Die allgemeine Abschwächung der Inflation – die Gesamtinflation ist im Juni wieder unter 3% gesunken – spricht dafür, dass die Europäische Zentralbank (EZB) die Zinssätze bei ihrer Sitzung im Juli unverändert lassen wird.
Unsere Erwartungen:
• Nach der Anhebung um 25 Basispunkte im Juni gehen wir davon aus, dass die EZB den Einlagensatz unverändert bei 2,25 % belassen wird.
• Der EZB-Rat dürfte erneut betonen, dass künftige geldpolitische Entscheidungen weiterhin datenabhängig sein werden, und dabei jegliche Hinweise auf den künftigen Kurs der Zinssätze vermeiden.
• Präsidentin Christine Lagarde könnte zudem bestätigen, dass derzeit Gespräche über eine Anhebung der Mindestreservepflicht geführt werden, die seit 2012 bei 1 % liegt.
Fazit:
Angesichts der anhaltenden geopolitischen Unsicherheit gehen wir davon aus, dass die EZB über den Sommer hinweg vorsichtig bleiben wird, sich aber die Möglichkeit einer weiteren Zinserhöhung im September offenhält.
Quelle: Bloomberg, Zahlen zum Ende Juni.

------------------------------

Gib den Text zur EZB-Sitzung im Juli in zwei Sätzen wieder.

■ Vorgegebene Daten
------------------------------

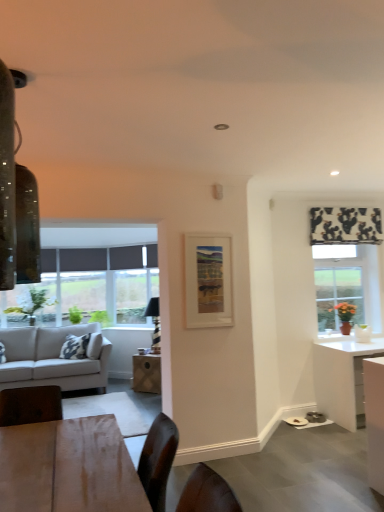
Question: Does white glossy desk at right have a lesser height compared to light gray fabric couch at left?

Choices:
 (A) yes
 (B) no

Answer: (A)

Question: Considering the relative sizes of white glossy desk at right and light gray fabric couch at left in the image provided, is white glossy desk at right bigger than light gray fabric couch at left?

Choices:
 (A) yes
 (B) no

Answer: (B)

Question: Considering the relative sizes of white glossy desk at right and light gray fabric couch at left in the image provided, is white glossy desk at right wider than light gray fabric couch at left?

Choices:
 (A) no
 (B) yes

Answer: (A)

Question: Does white glossy desk at right lie behind light gray fabric couch at left?

Choices:
 (A) yes
 (B) no

Answer: (B)

Question: Can we say white glossy desk at right lies outside light gray fabric couch at left?

Choices:
 (A) yes
 (B) no

Answer: (A)

Question: Relative to black and white fabric at upper right, is light gray fabric couch at left in front or behind?

Choices:
 (A) behind
 (B) front

Answer: (A)

Question: From a real-world perspective, is light gray fabric couch at left above or below black and white fabric at upper right?

Choices:
 (A) above
 (B) below

Answer: (B)

Question: In the image, is light gray fabric couch at left on the left side or the right side of black and white fabric at upper right?

Choices:
 (A) right
 (B) left

Answer: (B)

Question: Considering the positions of light gray fabric couch at left and black and white fabric at upper right in the image, is light gray fabric couch at left wider or thinner than black and white fabric at upper right?

Choices:
 (A) thin
 (B) wide

Answer: (B)

Question: Looking at their shapes, would you say matte wooden picture frame at center is wider or thinner than light gray fabric couch at left?

Choices:
 (A) wide
 (B) thin

Answer: (B)

Question: Considering the relative positions of matte wooden picture frame at center and light gray fabric couch at left in the image provided, is matte wooden picture frame at center to the left or to the right of light gray fabric couch at left?

Choices:
 (A) right
 (B) left

Answer: (A)

Question: Relative to light gray fabric couch at left, is matte wooden picture frame at center in front or behind?

Choices:
 (A) front
 (B) behind

Answer: (A)

Question: Looking at the image, does matte wooden picture frame at center seem bigger or smaller compared to light gray fabric couch at left?

Choices:
 (A) small
 (B) big

Answer: (A)

Question: Is black and white fabric at upper right in front of or behind wooden table at center in the image?

Choices:
 (A) front
 (B) behind

Answer: (A)

Question: From a real-world perspective, relative to wooden table at center, is black and white fabric at upper right vertically above or below?

Choices:
 (A) below
 (B) above

Answer: (B)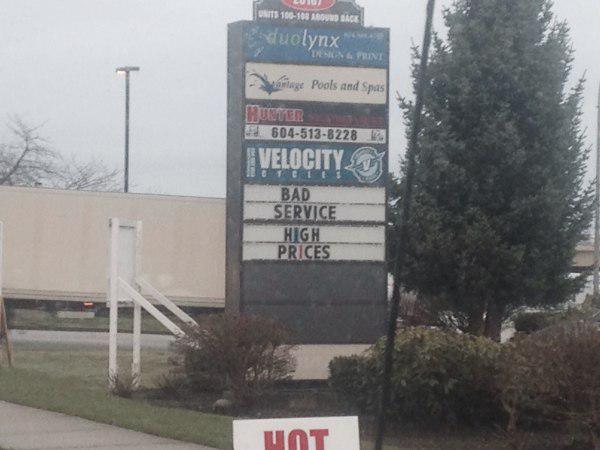
The height and width of the screenshot is (450, 600). Identify the location of white board wood. (133, 298).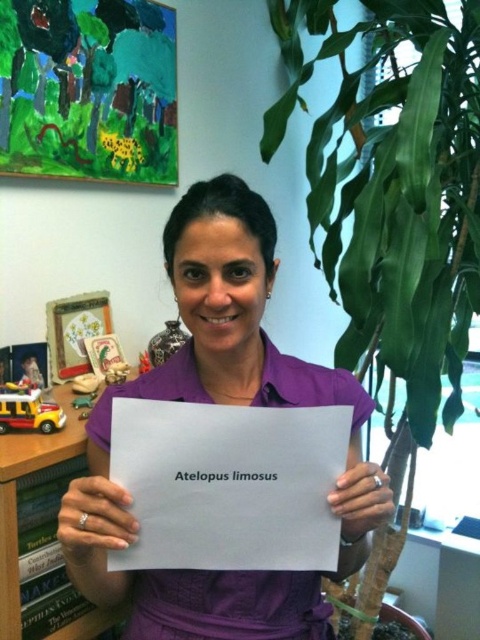
Can you confirm if purple fabric shirt at center is wider than white paper at center?

Indeed, purple fabric shirt at center has a greater width compared to white paper at center.

Does purple fabric shirt at center have a smaller size compared to white paper at center?

Actually, purple fabric shirt at center might be larger than white paper at center.

Find the location of a particular element. purple fabric shirt at center is located at coordinates (223, 403).

Image resolution: width=480 pixels, height=640 pixels. I want to click on purple fabric shirt at center, so [223, 403].

Does green leafy plant at center have a greater height compared to white paper at center?

Correct, green leafy plant at center is much taller as white paper at center.

Is green leafy plant at center above white paper at center?

Correct, green leafy plant at center is located above white paper at center.

Which is behind, point (359, 625) or point (152, 476)?

The point (359, 625) is behind.

Where is `green leafy plant at center`? The image size is (480, 640). green leafy plant at center is located at coordinates (395, 195).

In the scene shown: Which is below, green leafy plant at center or purple fabric shirt at center?

purple fabric shirt at center is below.

Between green leafy plant at center and purple fabric shirt at center, which one has more height?

green leafy plant at center

This screenshot has width=480, height=640. What do you see at coordinates (395, 195) in the screenshot? I see `green leafy plant at center` at bounding box center [395, 195].

At what (x,y) coordinates should I click in order to perform the action: click on green leafy plant at center. Please return your answer as a coordinate pair (x, y). Image resolution: width=480 pixels, height=640 pixels. Looking at the image, I should click on point(395,195).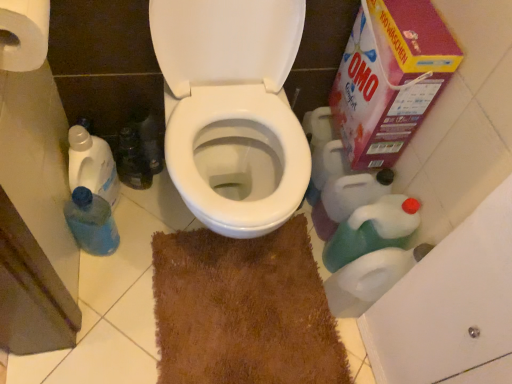
Question: From the image's perspective, is cardboard box at upper right positioned above or below brown shaggy rug at center?

Choices:
 (A) above
 (B) below

Answer: (A)

Question: In the image, is cardboard box at upper right positioned in front of or behind brown shaggy rug at center?

Choices:
 (A) front
 (B) behind

Answer: (A)

Question: Which object is the farthest from the white paper towel at upper left?

Choices:
 (A) green plastic bottle at lower right, which ranks as the second cleaning product in left-to-right order
 (B) blue plastic bottle at left, the 2th cleaning product from the right
 (C) brown shaggy rug at center
 (D) cardboard box at upper right
 (E) blue translucent bottle at lower left

Answer: (A)

Question: Which is farther from the blue translucent bottle at lower left?

Choices:
 (A) white paper towel at upper left
 (B) blue plastic bottle at left, the first cleaning product from the left
 (C) cardboard box at upper right
 (D) green plastic bottle at lower right, which ranks as the second cleaning product in left-to-right order
 (E) brown shaggy rug at center

Answer: (C)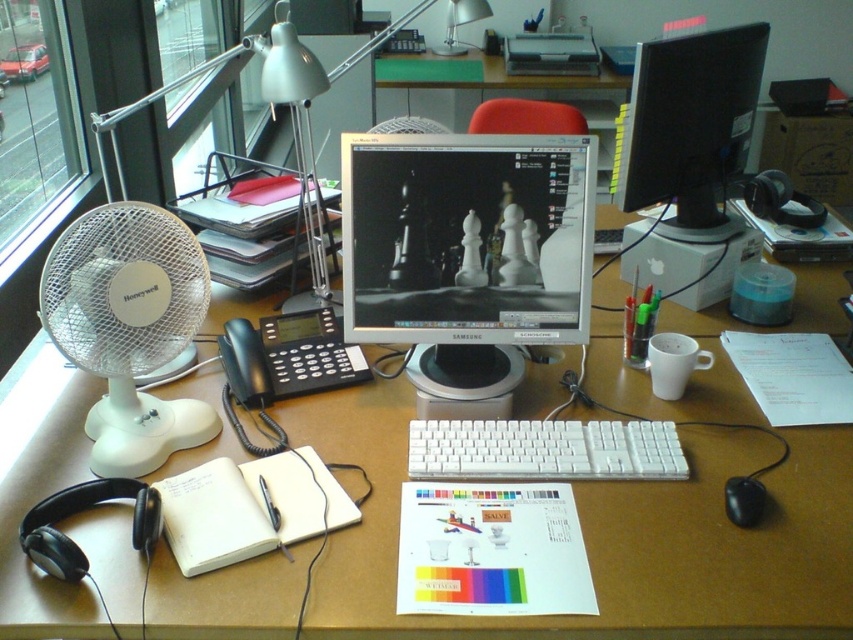
Question: Which point is farther from the camera taking this photo?

Choices:
 (A) (605, 529)
 (B) (90, 273)

Answer: (B)

Question: Considering the relative positions of white plastic fan at left and black glossy monitor at upper right in the image provided, where is white plastic fan at left located with respect to black glossy monitor at upper right?

Choices:
 (A) right
 (B) left

Answer: (B)

Question: Among these points, which one is farthest from the camera?

Choices:
 (A) (361, 136)
 (B) (708, 496)

Answer: (A)

Question: Can you confirm if white plastic desk at center is thinner than white plastic fan at left?

Choices:
 (A) yes
 (B) no

Answer: (B)

Question: Which object appears farthest from the camera in this image?

Choices:
 (A) white plastic keyboard at center
 (B) white plastic desk at center
 (C) white plastic fan at left
 (D) black glossy monitor at upper right

Answer: (D)

Question: Can you confirm if white plastic desk at center is thinner than white plastic keyboard at center?

Choices:
 (A) yes
 (B) no

Answer: (B)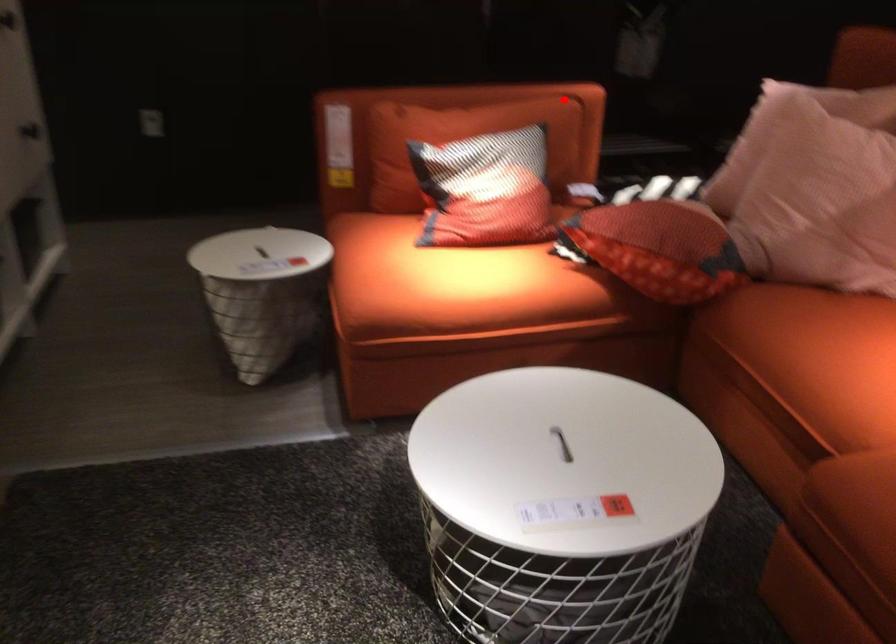
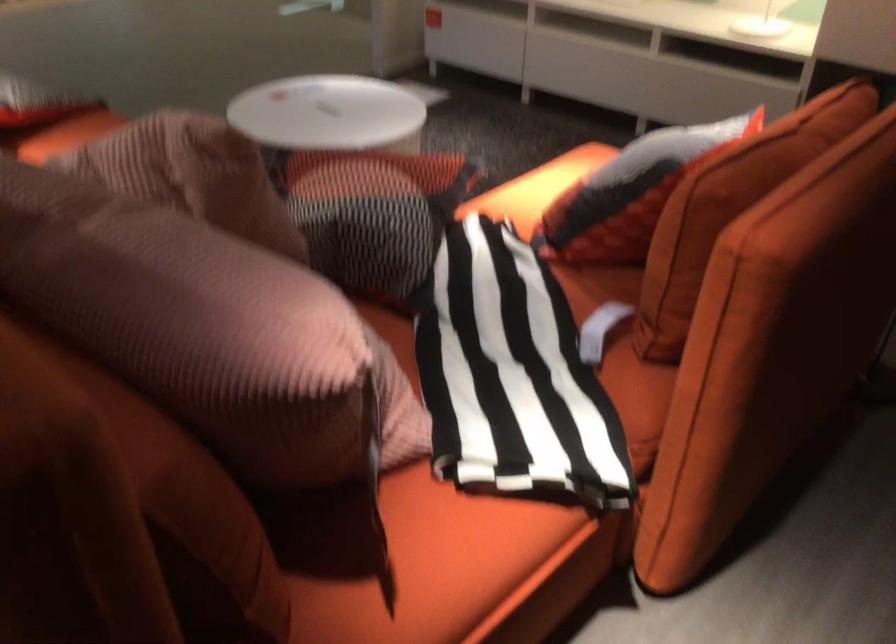
The point at the highlighted location is marked in the first image. Where is the corresponding point in the second image?

(730, 207)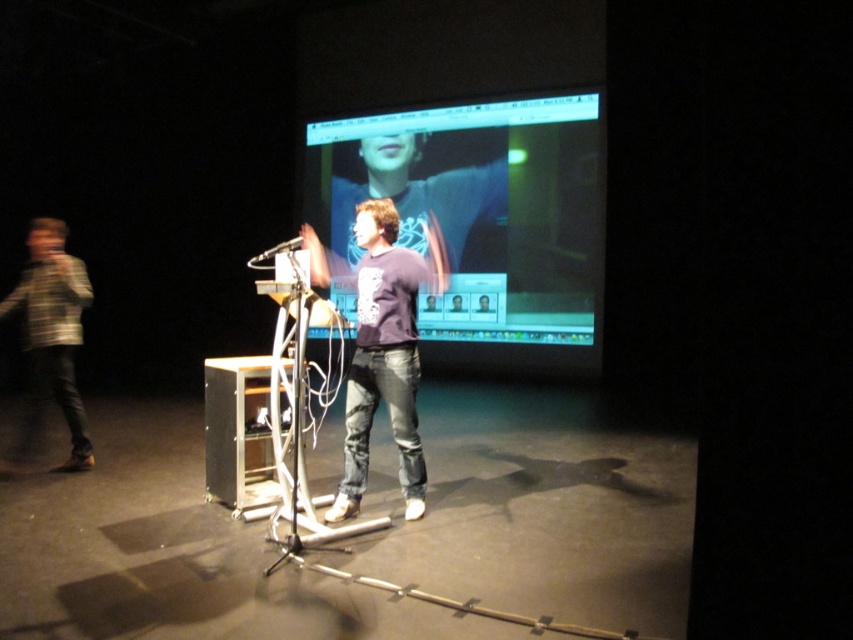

------------------------------

■ Schriftliche Lösung
Weil die Inflation allgemein nachlässt und die Gesamtinflation im Juni wieder unter 3 % gesunken ist, wird erwartet, dass die EZB die Zinssätze im Juli unverändert lässt und den Einlagensatz nach der Anhebung um 25 Basispunkte im Juni bei 2,25 % belässt. Wegen der anhaltenden geopolitischen Unsicherheit dürfte sie über den Sommer vorsichtig bleiben, sich aber eine weitere Zinserhöhung im September offenhalten.